# Why is my post on a thread blocked?



## Zasterz (Oct 12, 2021)

Hi, I checked the rules and I don’t think I broke any of them? I was trying to respond to someone in a thread about lip pain and it has made my comment “invisible awaiting moderation”? Just talking about technique, no cuss words or anything, why? 🤷‍♂️


----------



## Serafino (Jan 16, 2018)

My guess would be when you are new the system flags for moderation when you go over a certain number of posts in a 24 hour period.


----------



## Zasterz (Oct 12, 2021)

Serafino said:


> My guess would be when you are new the system flags for moderation when you go over a certain number of posts in a 24 hour period.


Except I was able to write this one afterwards? (And this, too! 😄)
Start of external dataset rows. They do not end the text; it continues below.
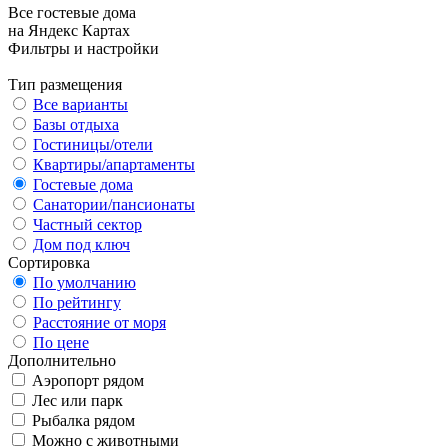
Все гостевые дома
на Яндекс Картах
Фильтры и настройки
Тип размещения
Все варианты
Базы отдыха
Гостиницы/отели
Квартиры/апартаменты
Гостевые дома
Санатории/пансионаты
Частный сектор
Дом под ключ
Сортировка
По умолчанию
По рейтингу
Расстояние от моря
По цене
Дополнительно
Аэропорт рядом
Лес или парк
Рыбалка рядом
Можно с животными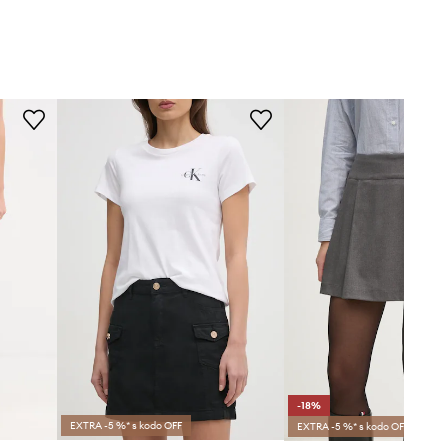
-18%
EXTRA -5 %* s kodo OFF
EXTRA -5 %* s kodo OFF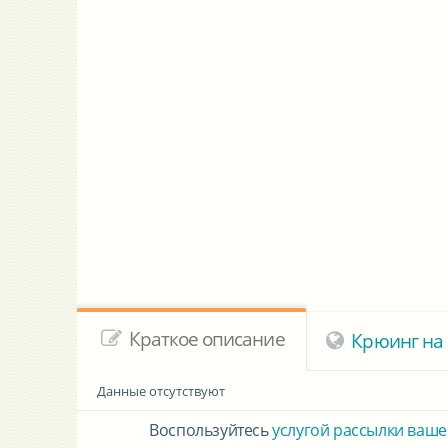
Краткое описание
Крюинг на 
Данные отсутствуют
Воспользуйтесь
услугой рассылки ваше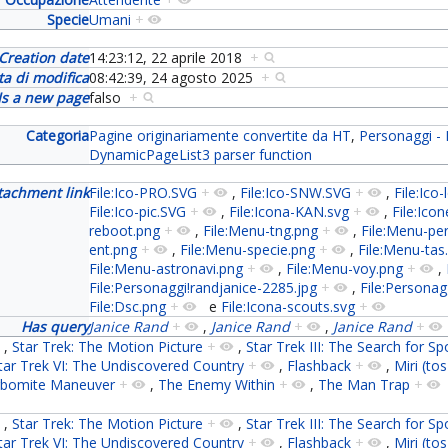
Specie
Umani
+
Creation date
14:23:12, 22 aprile 2018
+
ta di modifica
08:42:39, 24 agosto 2025
+
Is a new page
falso
+
Categoria
Pagine originariamente convertite da HT
,
Personaggi - 
DynamicPageList3 parser function
tachment link
File:Ico-PRO.SVG
+
,
File:Ico-SNW.SVG
+
,
File:Ico
File:Ico-pic.SVG
+
,
File:Icona-KAN.svg
+
,
File:Icon
reboot.png
+
,
File:Menu-tng.png
+
,
File:Menu-pe
ent.png
+
,
File:Menu-specie.png
+
,
File:Menu-tas
File:Menu-astronavi.png
+
,
File:Menu-voy.png
+
,
File:Personaggi!randjanice-2285.jpg
+
,
File:Personag
File:Dsc.png
+
e
File:Icona-scouts.svg
+
Has query
Janice Rand
+
,
Janice Rand
+
,
Janice Rand
+
,
Star Trek: The Motion Picture
+
,
Star Trek III: The Search for Sp
tar Trek VI: The Undiscovered Country
+
,
Flashback
+
,
Miri (to
rbomite Maneuver
+
,
The Enemy Within
+
,
The Man Trap
+
,
Star Trek: The Motion Picture
+
,
Star Trek III: The Search for Sp
tar Trek VI: The Undiscovered Country
+
,
Flashback
+
,
Miri (to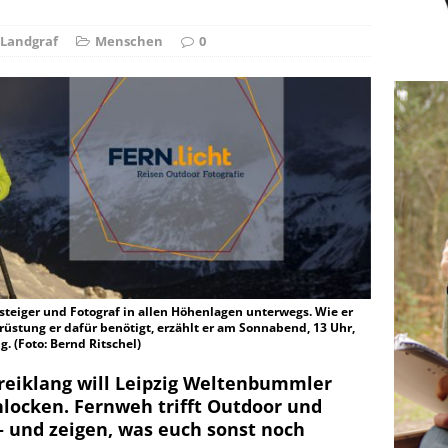
r Falschspieler
DRAUSSEN
Landgraf
Menschen
0
rgsteiger und Fotograf in allen Höhenlagen unterwegs. Wie er
rüstung er dafür benötigt, erzählt er am Sonnabend, 13 Uhr,
g. (Foto: Bernd Ritschel)
eiklang will Leipzig Weltenbummler
locken. Fernweh trifft Outdoor und
 – und zeigen, was euch sonst noch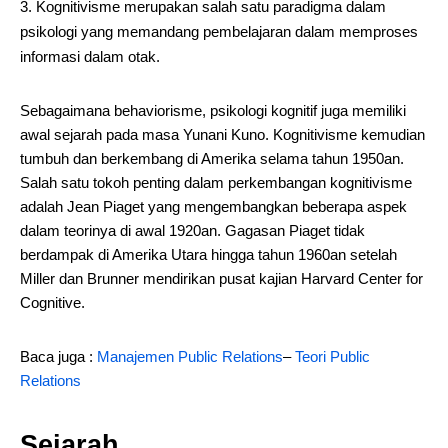
Kognitivisme merupakan salah satu paradigma dalam
psikologi yang memandang pembelajaran dalam memproses
informasi dalam otak.
Sebagaimana behaviorisme, psikologi kognitif juga memiliki
awal sejarah pada masa Yunani Kuno. Kognitivisme kemudian
tumbuh dan berkembang di Amerika selama tahun 1950an.
Salah satu tokoh penting dalam perkembangan kognitivisme
adalah Jean Piaget yang mengembangkan beberapa aspek
dalam teorinya di awal 1920an. Gagasan Piaget tidak
berdampak di Amerika Utara hingga tahun 1960an setelah
Miller dan Brunner mendirikan pusat kajian Harvard Center for
Cognitive.
Baca juga :
Manajemen Public Relations
–
Teori Public
Relations
Sejarah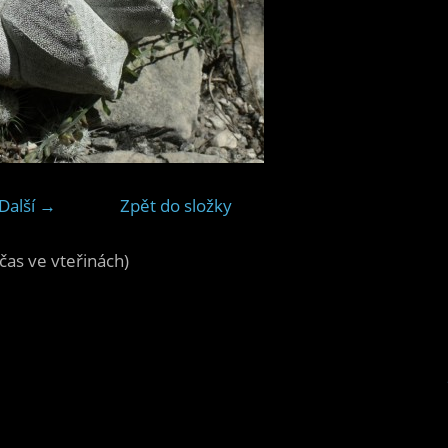
Další →
Zpět do složky
čas ve vteřinách)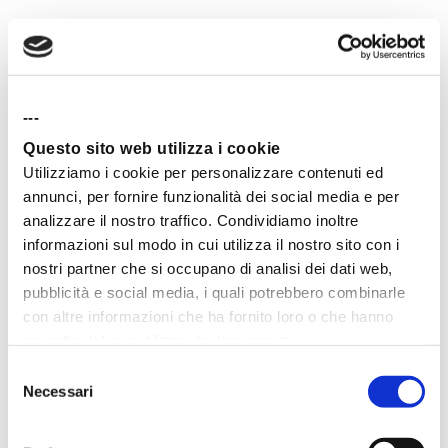
2 – Tasso di conversione
elevato
Per tasso di conversione si intende
---
l’incidenza con cui un utente compie una
Questo sito web utilizza i cookie
Utilizziamo i cookie per personalizzare contenuti ed
determinata azione diretta verso il tuo
annunci, per fornire funzionalità dei social media e per
analizzare il nostro traffico. Condividiamo inoltre
business, solitamente un acquisto.
informazioni sul modo in cui utilizza il nostro sito con i
nostri partner che si occupano di analisi dei dati web,
Visto l’elevato tasso di apertura dei
pubblicità e social media, i quali potrebbero combinarle
con altre informazioni che ha fornito loro o che hanno
messaggi WhatsApp,
il tasso di
raccolto dal suo utilizzo dei loro servizi.
conversione aumenta
Selezione
Necessari
del
esponenzialmente
rispetto ad altre
consenso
I wouldn’t mind except someone went out of their way to offer advice and now I can’t reply so I come across like an ingrate!


----------



## Serafino (Jan 16, 2018)

Zasterz said:


> Except I was able to write this one afterwards? (And this, too! 😄)
> 
> I wouldn’t mind except someone went out of their way to offer advice and now I can’t reply so I come across like an ingrate!


Maybe it depends on the forum. As to coming across like an ingrate, relax, forums operate on longer timelines than other social media.


----------



## swperry1 (Aug 14, 2010)

Zasterz said:


> Except I was able to write this one afterwards? (And this, too! 😄)
> 
> I wouldn’t mind except someone went out of their way to offer advice and now I can’t reply so I come across like an ingrate!


No idea on why your post would be blocked, but you could send a private message to the user you want to thank. Click your profile icon, click on conversations, and start a new one.


----------